The Emerging Artists display at the Macon Museum of Art and Sciences.
The Emerging Artists display at the Macon Museum of Art and Sciences.

The Macon Museum of Arts and Sciences unveiled its newest art exhibition Feb. 3, a collection of works aptly called “Emerging Artists.” It is the museum’s fifth showcase of its kind.

This new installment houses over 40 art pieces from seven artists across the southeastern United States. From paintings and sculptures, to mixed media and abstract art, this display sets out to show the true breadth of southern art.

There is a meld of different artistic and political statements. Jerry Smith’s paintings and mixed media installations, in particular, stand out against the white backdrop of the museum.

Smith’s mixed media art is made from recycled trash. There are the tiny faces of C-3PO and other beloved pop culture icons, all assembled in a mosaic of a bald man with thin-rimmed glasses. Resting on his forehead is a wooden sign with the vintage image of a woman telling someone, presumably her hypothetical children, “Eat your peas! There are children starving in Africa…”

Sharing the top corner with her is a rocking chair, a disembodied foot, a rooster, and the personal account of the artist’s descent into madness as he has a “nightly rodent bedtime story.” Below them is the message: Whether Vain.

It seems a hodge-podge of strange and disconcerting images, like the visual equivalent of two Cracker Barrel ads played on top of each other. It makes something unfamiliar out of the familiar.
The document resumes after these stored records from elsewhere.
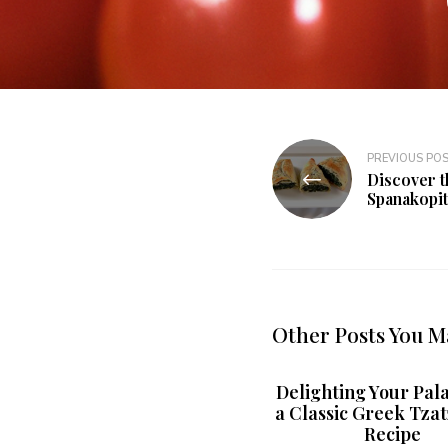
PREVIOUS PO
Discover t
Spanakopit
Other Posts You M
Delighting Your Pala
a Classic Greek Tzat
Recipe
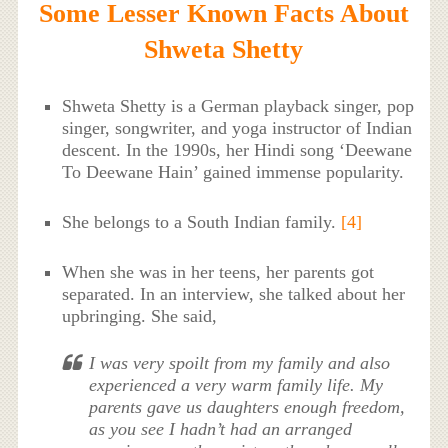
Some Lesser Known Facts About
Shweta Shetty
Shweta Shetty is a German playback singer, pop
singer, songwriter, and yoga instructor of Indian
descent. In the 1990s, her Hindi song ‘Deewane
To Deewane Hain’ gained immense popularity.
She belongs to a South Indian family.
[4]
When she was in her teens, her parents got
separated. In an interview, she talked about her
upbringing. She said,
I was very spoilt from my family and also
experienced a very warm family life. My
parents gave us daughters enough freedom,
as you see I hadn’t had an arranged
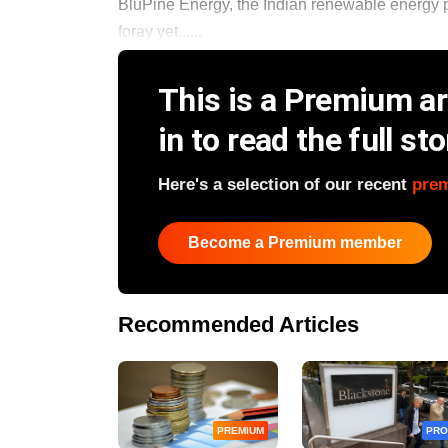
BluPine Energy, the Indian renewable energy pla
foray yet......
This is a Premium art
in to read the full sto
Here's a selection of our recent
pre
Become a Premium member
Recommended Articles
PREMIUM
PRO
It clearly has an anti-consumerist message with some relation to the humanitarian efforts in Ethiopia, but there are so many threads of it that don’t connect, the artist fails to make any strong point.

Smith’s painting is a different beast. In an interesting, Smith depicts Jesus as a white man, holding a rifle, and standing in a field, flanked by cows and oil rigs — a visual representation of a quote by former President Barack Obama, included with the work:

"It's not surprising — then they get bitter, they cling to guns or religion or antipathy to people who aren't like them or anti-immigrant sentiment or anti-trade sentiment as a way to explain their frustrations," Obama said of the hard-pressed rural population when running for president in 2008.

“So it’s not surprising they get bitter, cling to guns or religion,” is how Smith chooses to shorten that quote. At the bottom of the painting he writes “CLING.”

Not everything in the exhibit carries such strong political sentiments, but Smith’s art pieces take up a lot of space, and a lot ideas.